Il settore privato non rischia di essere sempre più concorrenziale?
«Lo scorso luglio la Giunta ha approvato una delibera fortemente innovativa nel rapporto con questi soggetti che non devono essere considerati “concorrenti” ma fornitori di servizi che il pubblico non può o non è in grado di svolgere, senza sovrapposizioni e duplicazioni. Un nuovo modello anche di assegnazione delle risorse che sta già dando risultati e che intendiamo rendere strutturale».
È in programma qualche investimento per ridurre i tempi di attesa?
«Come è noto, per anni il Piemonte non ha potuto effettuare investimenti per gli stringenti vincoli imposti dal piano di rientro. Di fatto, un vero e proprio commissariamento, che non ha inciso sulle prestazioni, soprattutto grazie all’impegno e alla dedizione del personale che lavora in sanità. Dallo scorso anno abbiamo ripreso a programmare per il futuro sbloccando le assunzioni di medici e infermieri per garantire il rafforzamento degli organici, laddove necessario. Ovviamente, il fabbisogno di personale richiede di effettuare altri inserimenti e le Aziende stanno procedendo in questa direzione».
In quale modo agevolate l’accesso alla sanità nei territori periferici?
«Per la Regione i territori periferici hanno la stessa dignità e importanza delle aree metropolitane e delle città che sono storicamente più servite da strutture sanitarie. Fin dal primo giorno, abbiamo lavorato per favorire e sviluppare un’integrazione tra ospedale e territorio. Le Case della Salute sono la dimostrazione concreta del nostro impegno».

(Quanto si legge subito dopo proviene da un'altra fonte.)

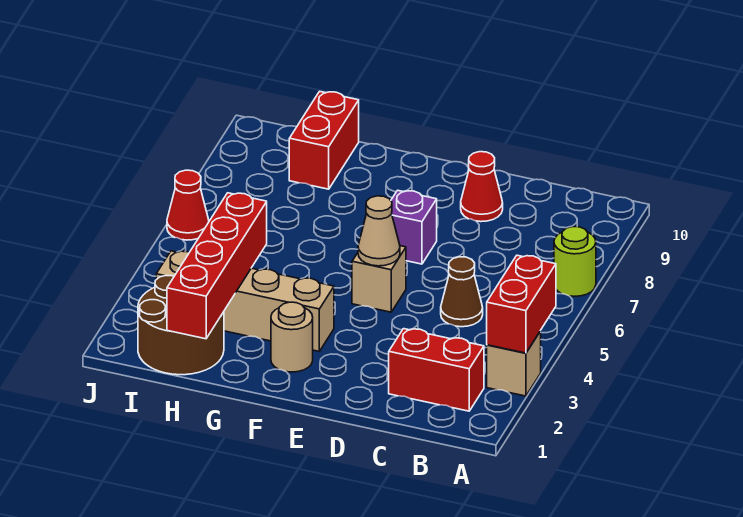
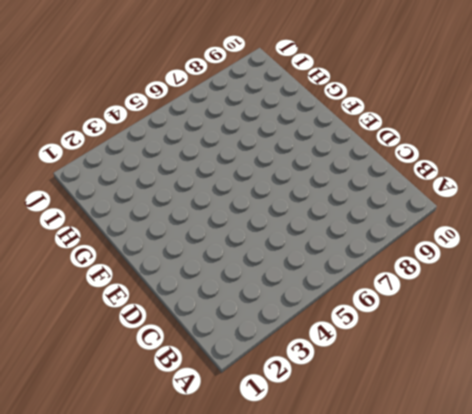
none -> tan brick A3 level 1
none -> lime round brick A7 level 1
none -> red brick B2:C2 level 1

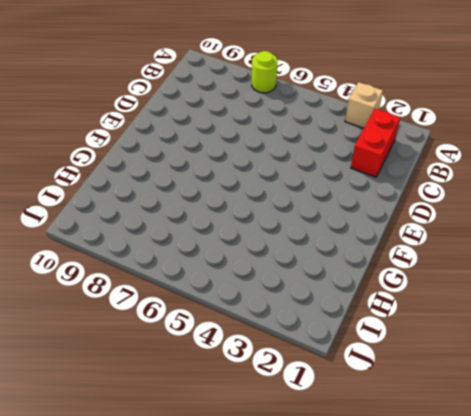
none -> brown cone C5 level 1
none -> red cone D9 level 1
none -> tan brick E5 level 1

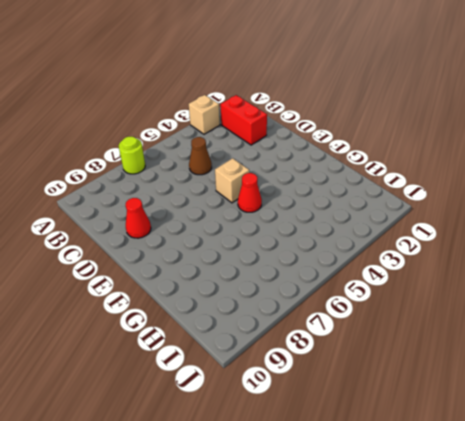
red cone F5 level 1 -> red cone J6 level 1
none -> purple brick E7 level 1
none -> tan round brick F2 level 1
none -> tan brick F3:I3 level 1

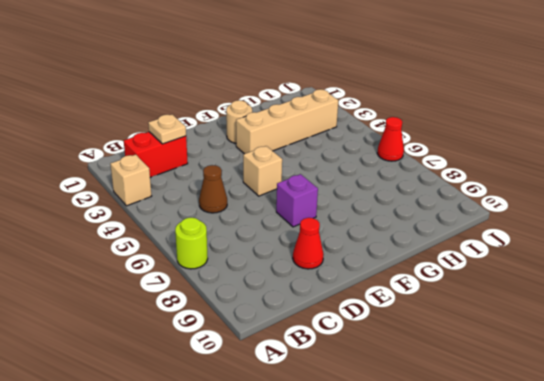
tan plate C2 level 2 -> none
none -> brown round brick H1:I2 level 1
none -> red brick H9:H10 level 1
none -> red brick A3:A4 level 2

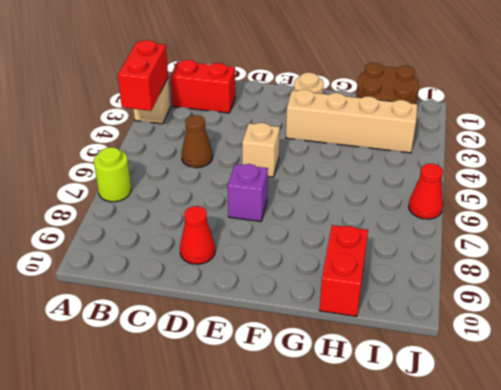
none -> tan cone E5 level 2
none -> red brick H1:H4 level 2

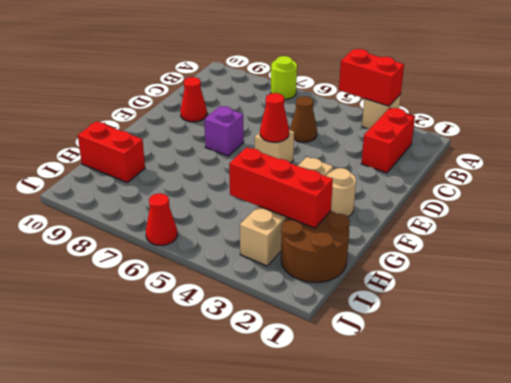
red cone E5 level 2 -> tan cone E5 level 2
red brick H2:H4 level 2 -> red brick H1:H4 level 2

Sono previste delle azioni regionali per sostenere le fasce più deboli e vulnerabili come anziani, disoccupati, migranti?
«Le fasce deboli della popolazione sono da sempre al centro dell’attenzione dell’amministrazione regionale. Lavoriamo su questo fronte con il collega Ferrari che si occupa di politiche sociali. I bisogni sono infiniti, ma le risorse che mettiamo in campo sono cospicue. Spesso non ci si rende conto della dimensione dell’impegno che la Regione produce in questo ambito. La novità è che abbiamo varato il Piano della cronicità, per affrontare l’aumento delle malattie croniche, un fenomeno che si sta verificando a livello nazionale ed europeo ed è strettamente correlato all’invecchiamento della popolazione».
Quali saranno i passi per arrivare alla piena attuazione?
«Gli elementi fondanti del progetto sono l’incremento della domiciliarità, anche attraverso l’uso della tecnologia - dalla teleassistenza domiciliare al teleconsulto specialistico -, la realizzazione di reti assistenziali, la centralità del ruolo dei medici di famiglia, la riorganizzazione operativa degli ospedali e dei distretti, l’elaborazione di piani di cura personalizzati per i pazienti, la creazione di percorsi diagnostico-terapeutici assistenziali integrati ospedale-territorio e omogenei a livello regionale. L’attuazione del Piano avverrà attraverso gli strumenti operativi che abbiamo creato come Giunta regionale in questi anni: la rete delle Case della Salute, il rafforzamento del ruolo del distretto, il piano per le liste d’attesa, le linee per la Sanità digitale a partire dal Fascicolo sanitario elettronico, l’esperienza dell’infermiere di comunità, la rete endocrino-diabetologica, la rete per l’Alzheimer e il rafforzamento della rete oncologica».
Siete già partiti con il piano annunciato?
«È previsto un primo periodo di sperimentazione, che si concluderà nel 2019. In questa prima fase sono già state istituite quattro “comunità di pratica” all’interno di altrettante aziende sanitarie piemontesi: Asl Città di Torino, Asl To3, Asl Cn1, Asl Vco, composte da esperti e specialisti nelle discipline interessate, per elaborare e mettere a punto i modelli di cura che verranno poi utilizzati su tutto il territorio regionale».